The world's top disk drive producer posted on Tuesday a third-quarter loss of 45 cents, excluding special items, versus a Wall Street average forecast for the same.

Analysts pointed to aggressive cost-cutting as a key factor behind the improving bottom line, but said corporate spending on technology -- Seagate's main fount of revenue -- remained hesitant and the growing popularity of netbooks meant potentially lower margins.

Luzco swept aside such concerns.

"We're trying to structure the company to be profitable even at these levels, and to improve the gross margins from where they are," he told Reuters.

Seagate foresees a net loss in the fiscal fourth quarter of 37 cents to 47 cents a share, including 8 cents per share for restructuring charges.

Its shares dipped 1 percent in after-hours trading from a regular close of $6.67 on Nasdaq.

CAUTION PREVAILS

Luzco said he now faces the challenge of trying to cut back utilization at the company's factories, while leaving enough capacity in case demand bounces back.

"The de-stocking trend is behind us," said Ashok Kumar at Collins Stewart. "Shipments should match consumption."

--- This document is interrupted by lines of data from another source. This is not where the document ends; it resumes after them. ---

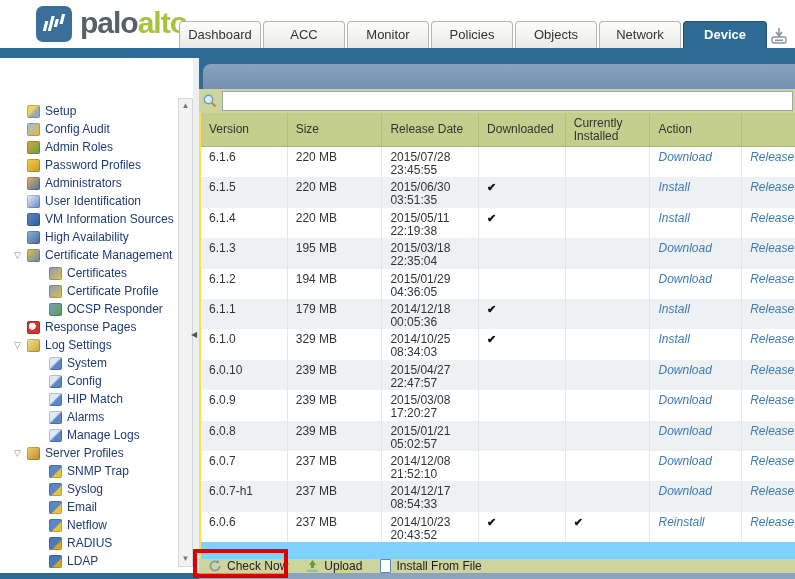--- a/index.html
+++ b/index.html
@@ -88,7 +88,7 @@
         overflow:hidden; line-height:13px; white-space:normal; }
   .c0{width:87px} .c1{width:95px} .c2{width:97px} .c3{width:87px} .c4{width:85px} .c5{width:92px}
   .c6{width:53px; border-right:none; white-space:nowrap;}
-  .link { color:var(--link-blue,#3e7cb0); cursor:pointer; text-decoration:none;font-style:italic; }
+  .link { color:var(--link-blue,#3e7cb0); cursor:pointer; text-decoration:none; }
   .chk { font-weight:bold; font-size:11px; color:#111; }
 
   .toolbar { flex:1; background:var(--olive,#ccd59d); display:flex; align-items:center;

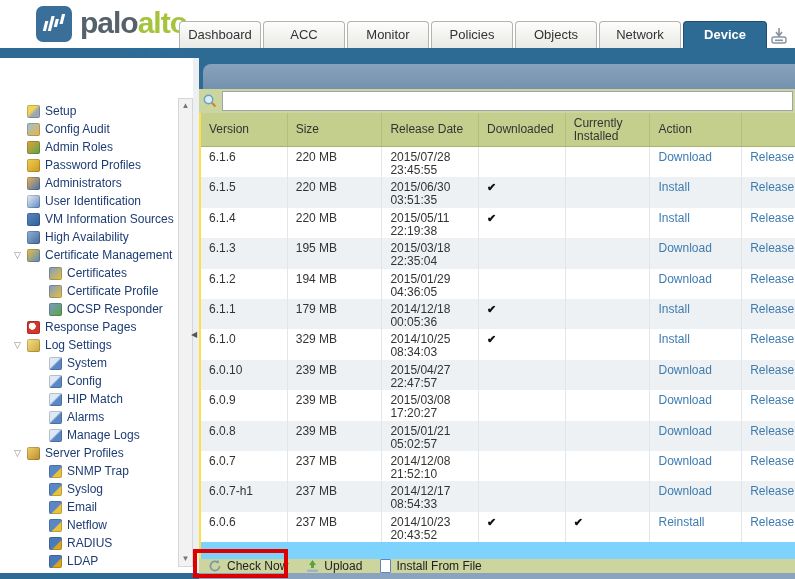--- a/index.html
+++ b/index.html
@@ -429,26 +429,6 @@
           </div>
       </div>
 
-      <div class="toolbar">
-        <div class="tool">
-          <svg width="14" height="14" viewBox="0 0 14 14">
-            <path d="M11.6 7a4.6 4.6 0 1 1-1.4-3.3" stroke="#7f97a8" stroke-width="1.7" fill="none"></path>
-            <path d="M10.2 0.8 L11 4.2 7.6 3.5 Z" fill="#7f97a8"></path>
-          </svg>
-          <span>Check Now</span>
-        </div>
-        <div class="tool">
-          <svg width="13" height="14" viewBox="0 0 13 14">
-            <path d="M6.5 1 L10 6 H8 V9 H5 V6 H3 Z" fill="#5aa33b"></path>
-            <rect x="1" y="10.5" width="11" height="2.4" rx="1" fill="#9fb3c4"></rect>
-          </svg>
-          <span>Upload</span>
-        </div>
-        <div class="tool">
-          <span class="page-icon"></span>
-          <span>Install From File</span>
-        </div>
-      </div>
     </div>
   </div>
 

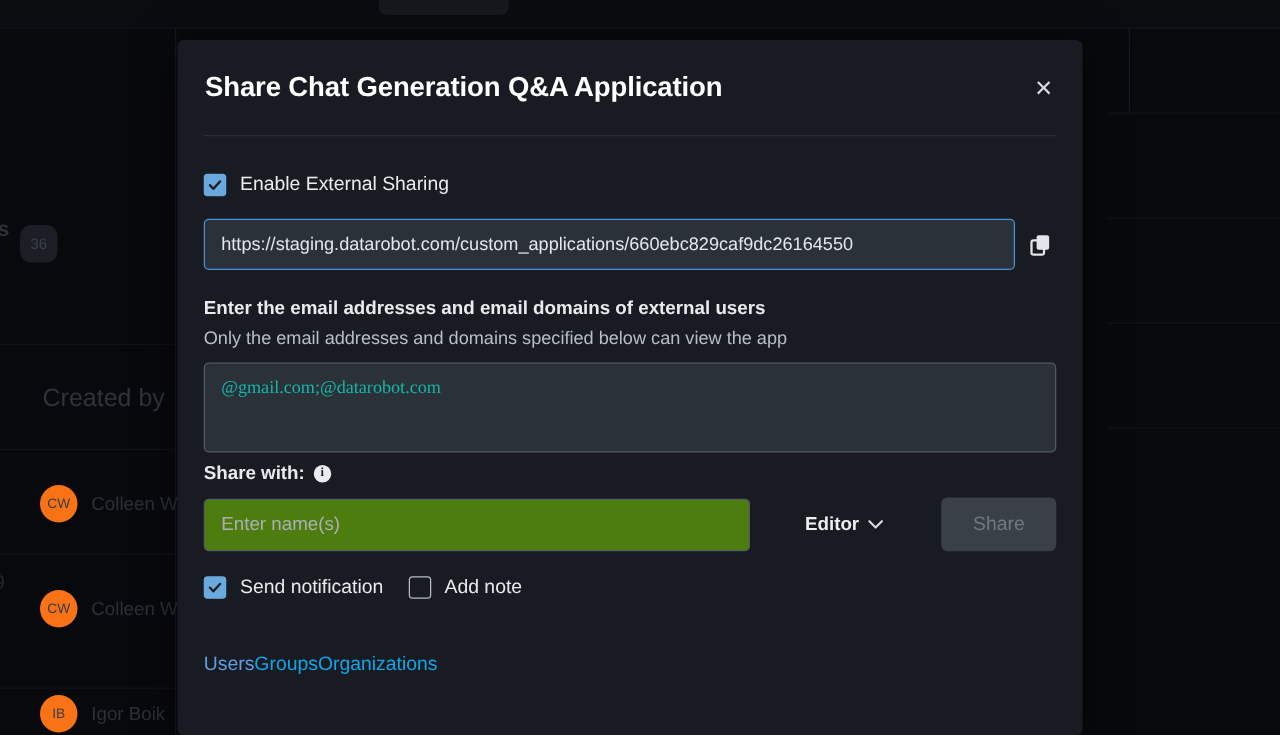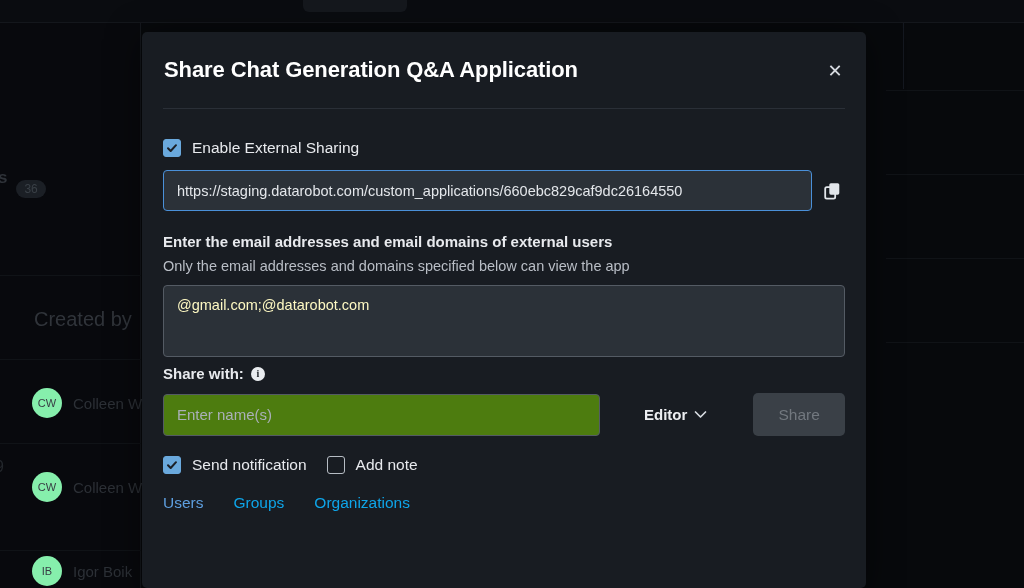--- a/index.html
+++ b/index.html
@@ -73,7 +73,7 @@
     font-size: 12px;
     font-weight: normal;
     border-radius: 9px;
-    padding: 2px 8px;
+    padding: 8px 8px;
     line-height: 14px;
     margin-top: 22px;
   }

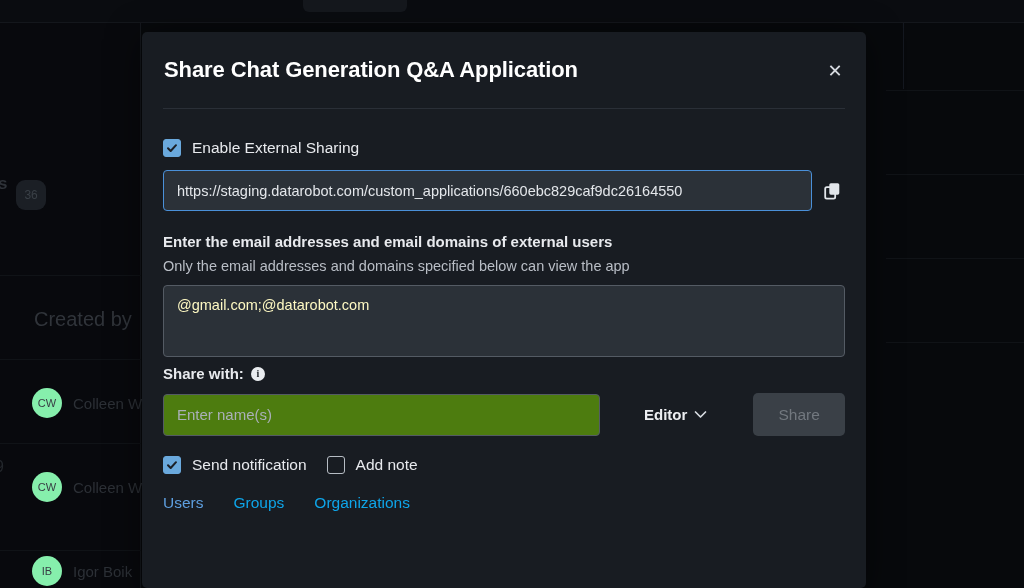--- a/index.html
+++ b/index.html
@@ -222,7 +222,7 @@
     display: flex;
     align-items: center;
     gap: 7px;
-    margin-top: 13px;
+    margin-top: 18px;
   }
   .url-input {
     flex: 1;

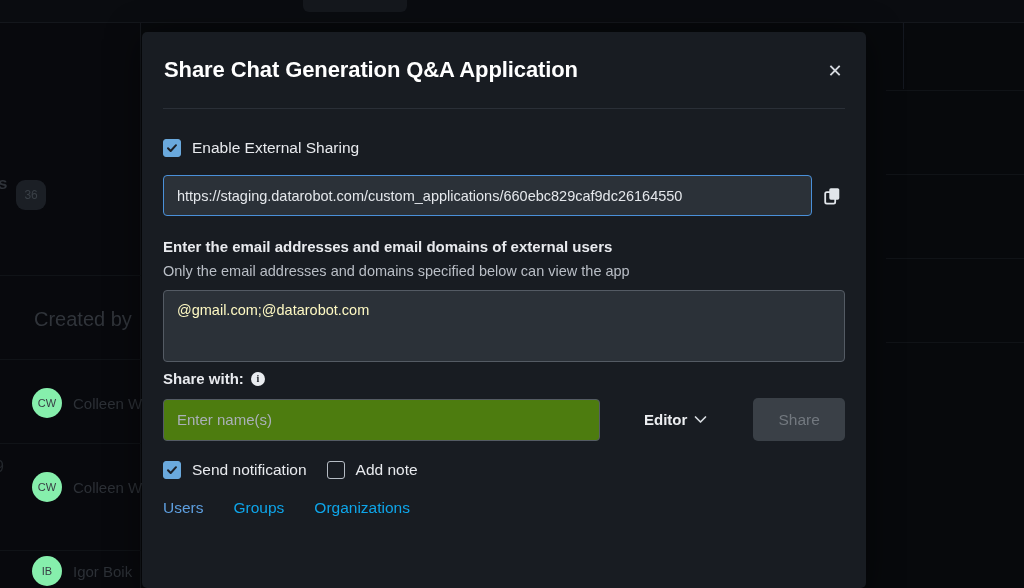--- a/index.html
+++ b/index.html
@@ -266,9 +266,9 @@
     background: #2b3138;
     border: 1px solid #545b64;
     border-radius: 4px;
-    color: #fef9c3;
+    color: #14b8a6;
     font-size: 14.5px;
-    font-family: Liberation Sans, sans-serif;
+    font-family: Liberation Serif, serif;
     padding: 11px 13px;
     resize: none;
     outline: none;

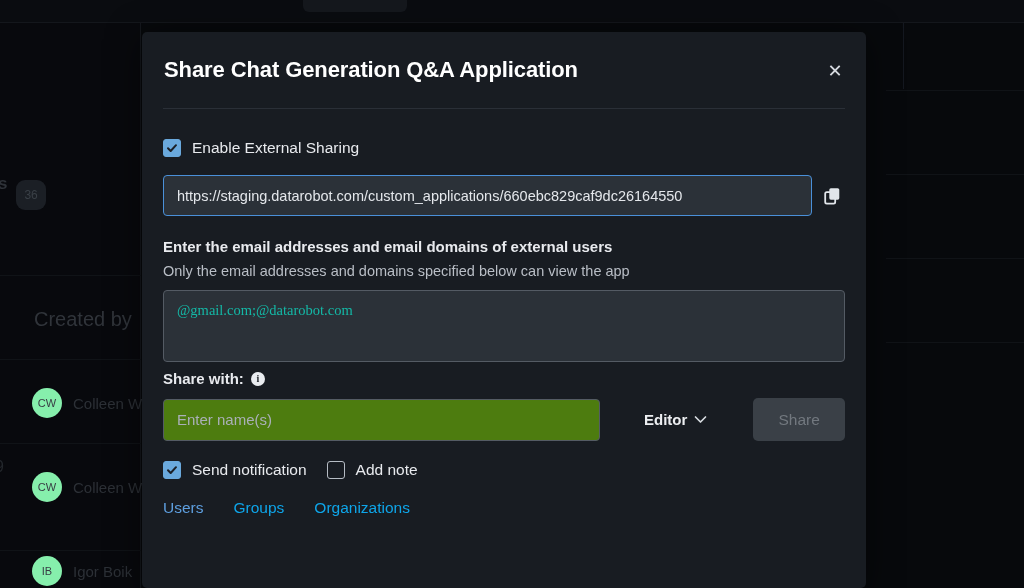--- a/index.html
+++ b/index.html
@@ -125,7 +125,7 @@
   .bg-avatar {
     width: 30px; height: 30px;
     border-radius: 50%;
-    background: #86efac;
+    background: #f97316;
     color: #383d44;
     font-size: 11px;
     display: flex;

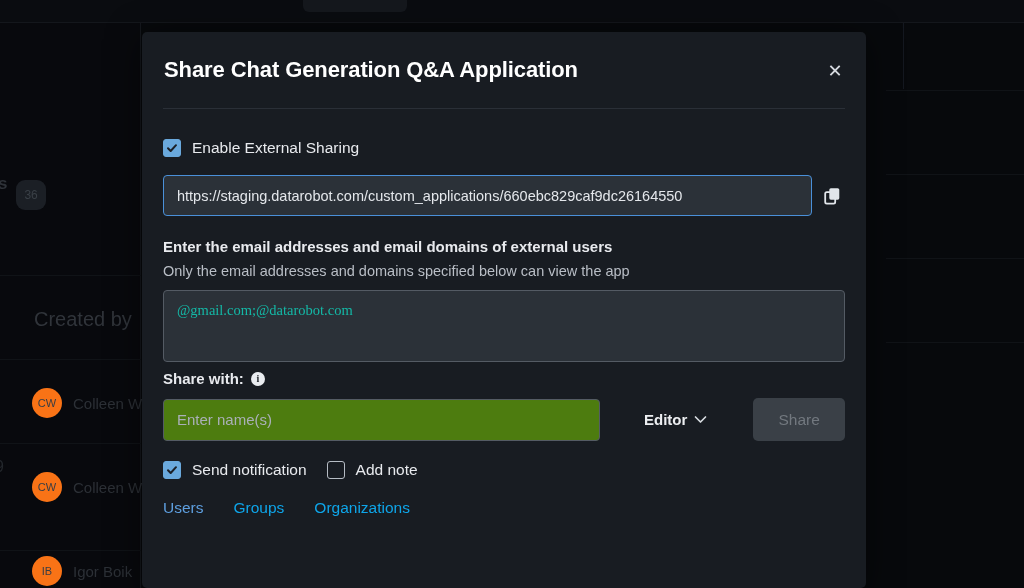--- a/index.html
+++ b/index.html
@@ -358,8 +358,7 @@
   .tabs {
     display: flex;
     align-items: center;
-    gap: 30px;
-    margin-top: 20px;
+    margin-top: 44px;
   }
   .tab {
     font-size: 15.5px;

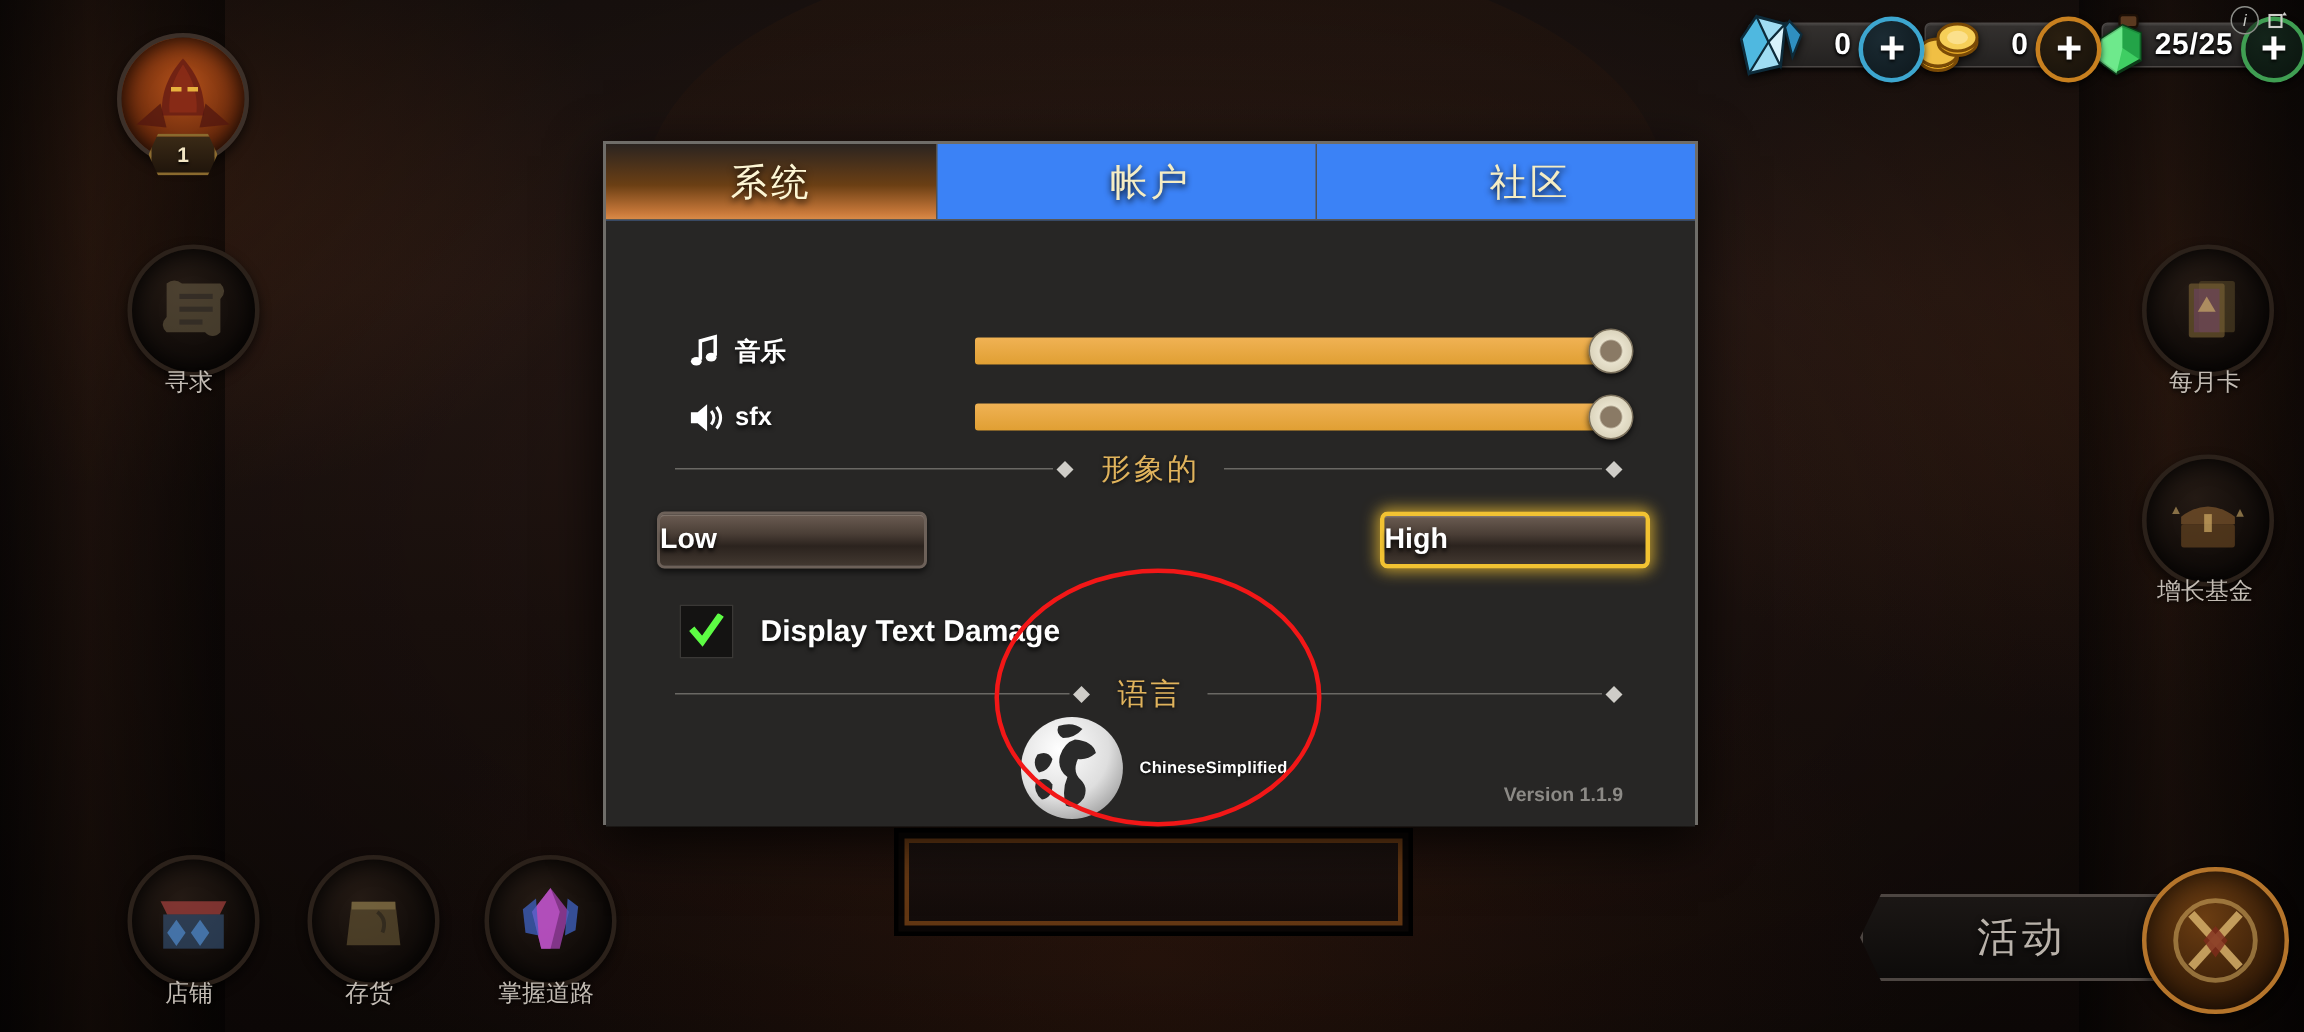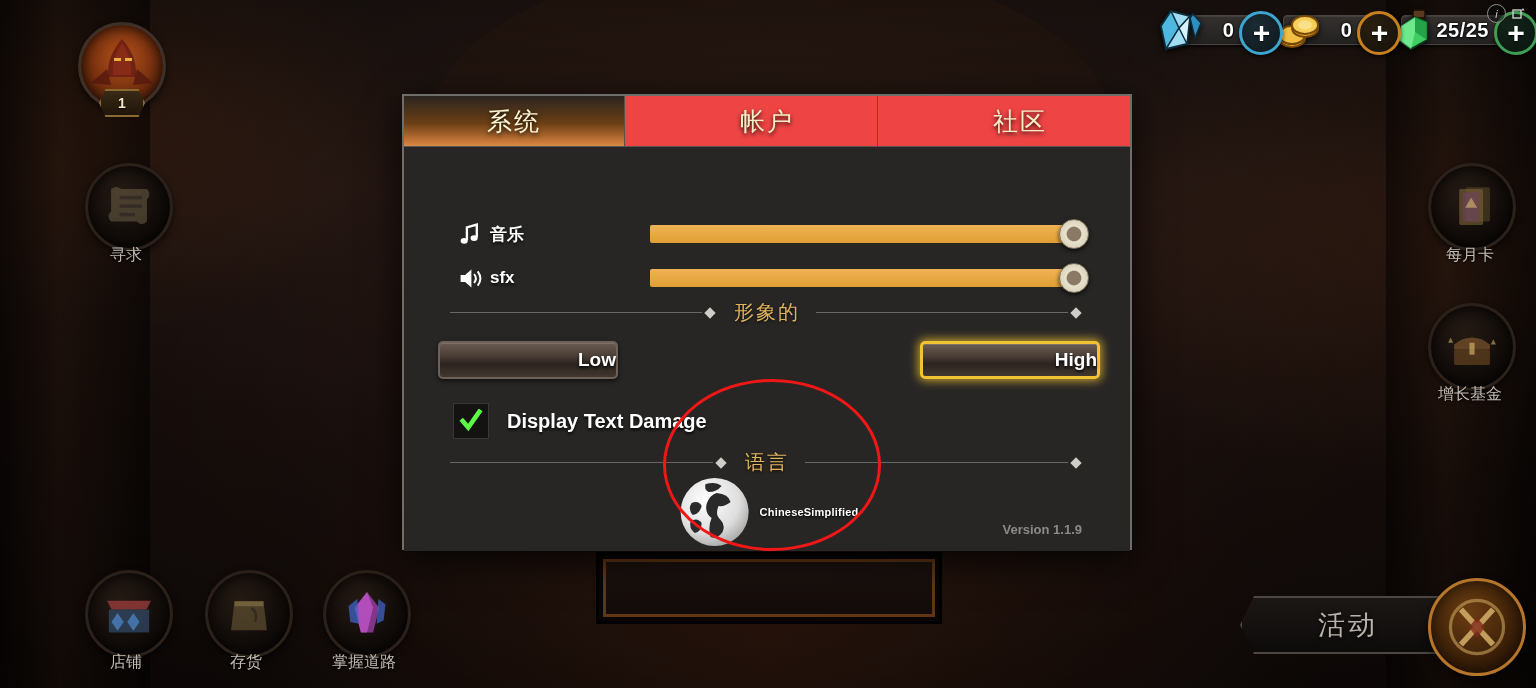--- a/index.html
+++ b/index.html
@@ -104,7 +104,7 @@
 
   
   #settings-dialog{position:absolute;left:402px;top:94px;width:730px;height:456px;
-    background:#ef4444;border:2px solid #6f6d69;box-sizing:border-box;
+    background:#3b82f6;border:2px solid #6f6d69;box-sizing:border-box;
     box-shadow:0 10px 34px rgba(0,0,0,.82);z-index:30;}
   #tab-bar{display:flex;height:50px;border-bottom:1px solid #5a5754;}
   .tab{flex:1;display:flex;align-items:center;justify-content:center;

Amit Daryanani of RBC Capital Markets said: "Things are more or less in seasonable trends," he said.

Kumar said that with Windows 7 around the corner there could be some increase in computer unit sales, but that may not provide a huge boost to Seagate because many of the machines sold will be netbooks with lower-end disk drives.

In addition, Kumar said enterprises are still dragging their feet on IT spending.

Seagate reported revenues of $2.15 billion for its fiscal third quarter, bettering an average forecast of $1.99 billion.

It posted a net loss of $273 million, or 56 cents a share, for the quarter ending April 3, after a year-ago net profit of $344 million, or 65 cents a share.

The company sees fourth-quarter revenue outpacing its own expectations, at $1.9 billion to $2.2 billion.